Alors que l’équipe marchait dans les rues poussiéreuses du petit village, nous n’avons pas pu nous empêcher de remarquer un vieil homme assis à l’extérieur de sa simple maison en bois. Il portait une simple chemise à rayures et son visage était usé par des années de travail dans les champs.

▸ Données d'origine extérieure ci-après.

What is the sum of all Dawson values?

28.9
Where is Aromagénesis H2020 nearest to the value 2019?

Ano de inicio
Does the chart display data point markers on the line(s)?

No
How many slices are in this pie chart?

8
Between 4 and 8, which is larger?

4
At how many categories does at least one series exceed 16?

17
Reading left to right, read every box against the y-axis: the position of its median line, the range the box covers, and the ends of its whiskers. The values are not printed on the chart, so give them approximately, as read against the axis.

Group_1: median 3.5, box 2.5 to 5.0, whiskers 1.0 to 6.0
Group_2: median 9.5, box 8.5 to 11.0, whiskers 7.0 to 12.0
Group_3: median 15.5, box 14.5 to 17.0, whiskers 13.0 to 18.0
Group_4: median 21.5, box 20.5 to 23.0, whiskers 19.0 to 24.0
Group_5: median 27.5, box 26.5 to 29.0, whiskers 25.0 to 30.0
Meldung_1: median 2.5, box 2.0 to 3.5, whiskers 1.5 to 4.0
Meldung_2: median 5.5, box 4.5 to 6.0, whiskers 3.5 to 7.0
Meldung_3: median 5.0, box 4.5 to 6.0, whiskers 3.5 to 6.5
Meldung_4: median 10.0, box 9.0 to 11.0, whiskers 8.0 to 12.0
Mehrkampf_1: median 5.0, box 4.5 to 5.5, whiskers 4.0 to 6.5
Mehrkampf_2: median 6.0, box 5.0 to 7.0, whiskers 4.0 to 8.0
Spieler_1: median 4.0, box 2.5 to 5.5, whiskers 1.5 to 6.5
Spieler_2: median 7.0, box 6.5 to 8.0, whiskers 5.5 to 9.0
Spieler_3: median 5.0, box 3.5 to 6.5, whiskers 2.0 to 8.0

Mon équipe s’est approchée de lui et s’est présentée en tant que volontaire CamboCorps désireux d’en savoir plus sur sa vie pendant les Khmers rouges et sur son état actuel.

Le vieil homme, qui s’est présenté comme Keo Saram, 72 ans, nous a accueillis dans sa maison et a commencé à nous raconter son histoire. Pendant les Khmers rouges, il était soldat dans la province de Prey Veng. Après la libération de la ville de Phnom Penh, vers 1983, il a pris sa retraite en tant qu’ancien soldat. Il a également mentionné qu’il avait perdu deux jeunes frères et sœurs. En parlant avec M. Sarom, je n’ai pu m’empêcher d’être frappé par sa force tranquille et sa détermination. Malgré les défis auxquels il a été confronté dans sa vie, il reste profondément lié à son passé et espère que le régime ne reviendra jamais.

Un Kum

Mon équipe et moi nous sommes promenés dans les rues étroites et sinueuses du petit village, et je n’ai pas pu m’empêcher de remarquer une grand-mère assise à l’extérieur de son humble maison en bois. Elle a levé les yeux et, avec un sourire chaleureux, elle a salué l’équipe. Je me suis approché d’elle et nous nous sommes présentés comme des volontaires de CamboCorps qui voulaient l’interviewer sur sa vie.

Alors que nous étions assis, entourés par le bruit des poules qui gloussaient et des enfants qui jouaient, la chaleur et l’hospitalité de la grand-mère transparaissaient dans sa voix. Elle s’appelle An Kum et a 75 ans. Elle nous a raconté ce qu’elle n’oubliera jamais de la période des Khmers rouges : le jour où elle a cru qu’elle allait être assassinée. Un homme lui a ordonné de travailler dans les champs et elle a été affectée à une unité de personnes âgées. Inconsciemment, elle leur répondait : « Pourquoi ne pouvez-vous pas faire ce travail ? ». Elle a remarqué, au milieu de ses pensées, que l’homme qui lui avait ordonné de travailler continuait à l’observer et qu’il prenait même le temps de fixer intensément son travail. Elle se souvient avoir eu l’impression qu’il jugeait s’il devait la faire tuer. Elle n’a jamais oublié ce jour. Elle s’en souvient encore aujourd’hui.